Dramatic, eh?  But that's the way it works.  I'd had enough.  I spent
about three months thinking it all over before I decided that I'd not
have any further part of it.  That was from last Easter on.  By July,
I'd made up my mind to "leave".  It was just a matter of business
commitments to be finished up after that.  I had contracted a couple
more jobs and had some of them done, but after Labor Day weekend, I
decided to hang it up.  I gave the jobs I had to Lonnie Weiss and
packed up my things and left.  I have not regretted my decision for
so much as one moment.  It's no snap to make such a sudden change as
that, but I believe in what I'm doing (for a change) so I keep at
it.  I looked long and hard at the prospects for my future with
COBU.  There really weren't any.  I couldn't make myself swallow all
the stories.  I imagined myself as being a "zealous brother" and all
that.  I finally concluded that I don't believe in COBU, what it's
doing or where it's going.  That has no bearing though on my belief
in Jesus.

You are probably starting to think of all the standard arguments that
if I see something wrong and don't like it then I ought to do
something about it.  Considering the situation in its entirety, that
translates into saying, "Save us all."  That of course, is the very
problem to begin with.  I thought of all those things.  But, I can't
change anyone else's mind.  We all heard the same things.  We all saw
the same things.  As was said so many times, it's up to the
individual.  The standard line of preaching assumes that if anyone
actually decides to get himself out of the mire, then he will, of
course, join in with "the real fellowship".  And that's as far as the
average one ever bothers to look.  Well, when I looked at the "real
fellowship", it turned my stomach to imagine myself as a part of it.
I simply don't believe in it.  It isn't up to me to pass judgment on
COBU or anyone in it.  But it is up to me to live with myself and my
conscience, and to try to make my life count for something.  I can't
even begin to do that if I don't believe in what I'm doing.

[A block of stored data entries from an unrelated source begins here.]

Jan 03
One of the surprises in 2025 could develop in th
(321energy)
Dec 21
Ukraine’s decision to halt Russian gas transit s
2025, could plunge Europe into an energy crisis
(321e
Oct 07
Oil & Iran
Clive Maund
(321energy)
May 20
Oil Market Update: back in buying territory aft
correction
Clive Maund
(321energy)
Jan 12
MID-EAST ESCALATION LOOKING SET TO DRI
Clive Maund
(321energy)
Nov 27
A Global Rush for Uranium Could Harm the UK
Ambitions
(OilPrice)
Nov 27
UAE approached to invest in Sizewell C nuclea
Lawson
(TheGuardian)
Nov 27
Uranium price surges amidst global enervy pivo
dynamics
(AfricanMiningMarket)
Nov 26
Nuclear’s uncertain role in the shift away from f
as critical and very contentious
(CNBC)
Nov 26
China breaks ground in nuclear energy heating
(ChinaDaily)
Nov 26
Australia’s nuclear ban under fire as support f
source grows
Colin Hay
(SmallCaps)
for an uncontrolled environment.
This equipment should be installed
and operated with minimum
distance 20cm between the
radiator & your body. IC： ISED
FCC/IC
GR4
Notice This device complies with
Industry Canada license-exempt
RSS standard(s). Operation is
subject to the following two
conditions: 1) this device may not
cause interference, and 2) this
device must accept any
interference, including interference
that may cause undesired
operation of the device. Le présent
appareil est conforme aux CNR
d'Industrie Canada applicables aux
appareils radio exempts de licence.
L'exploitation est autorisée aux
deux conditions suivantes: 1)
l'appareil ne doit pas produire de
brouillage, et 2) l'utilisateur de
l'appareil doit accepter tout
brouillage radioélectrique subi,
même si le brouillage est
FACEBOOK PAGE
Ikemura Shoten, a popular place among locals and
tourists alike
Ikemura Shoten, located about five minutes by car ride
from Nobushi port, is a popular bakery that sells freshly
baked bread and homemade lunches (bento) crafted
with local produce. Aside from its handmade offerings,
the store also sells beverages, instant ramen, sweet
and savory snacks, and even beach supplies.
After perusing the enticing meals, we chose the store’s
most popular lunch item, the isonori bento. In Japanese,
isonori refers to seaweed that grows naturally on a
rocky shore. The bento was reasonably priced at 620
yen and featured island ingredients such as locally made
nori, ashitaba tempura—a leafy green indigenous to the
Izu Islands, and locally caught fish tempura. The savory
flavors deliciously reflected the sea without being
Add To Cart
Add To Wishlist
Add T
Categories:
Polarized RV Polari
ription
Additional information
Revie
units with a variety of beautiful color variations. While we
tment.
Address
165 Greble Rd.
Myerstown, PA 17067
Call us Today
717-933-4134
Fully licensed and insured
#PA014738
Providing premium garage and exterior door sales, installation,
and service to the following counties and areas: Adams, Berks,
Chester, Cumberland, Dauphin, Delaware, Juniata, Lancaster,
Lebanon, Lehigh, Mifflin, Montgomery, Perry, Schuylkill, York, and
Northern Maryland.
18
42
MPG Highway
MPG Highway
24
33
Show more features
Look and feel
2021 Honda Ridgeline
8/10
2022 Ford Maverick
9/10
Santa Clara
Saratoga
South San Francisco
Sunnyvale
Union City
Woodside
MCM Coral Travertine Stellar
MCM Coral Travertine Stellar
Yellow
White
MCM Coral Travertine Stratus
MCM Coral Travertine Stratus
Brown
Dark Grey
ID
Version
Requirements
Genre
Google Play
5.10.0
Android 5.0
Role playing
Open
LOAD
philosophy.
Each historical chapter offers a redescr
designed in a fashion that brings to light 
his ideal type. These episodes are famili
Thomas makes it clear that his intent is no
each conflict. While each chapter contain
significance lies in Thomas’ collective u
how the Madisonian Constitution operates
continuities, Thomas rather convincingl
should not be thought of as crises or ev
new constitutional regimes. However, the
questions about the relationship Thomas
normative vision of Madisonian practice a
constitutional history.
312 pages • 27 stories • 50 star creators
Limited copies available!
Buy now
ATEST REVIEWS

Perhaps the hardest thing to get accustomed to is that I don't have
all the nice black and white answers, all the simplistic formulae.
Life just isn't all that cozy without Mommy's apron.

I hope that somewhat answers your question, "What are you doing?!!"
There's a great deal more than could be said, but if you're that
interested, you know were to find me.

Also enclosed is a small letter that Nancy Kuhn wrote during the same
post-Big Meeting-high.  My reply is written on it.

Take care of yourself.  Perchance we'll meet again someday.  I hope
that we'd still consider ourselves friends and Christians.

                                   Rod
 

Epilogue:
If only by the internet, we have met again.  And the last line is
true.  I am amazed and grateful.

Thanks Fred and Mike.  Your work is a blessing.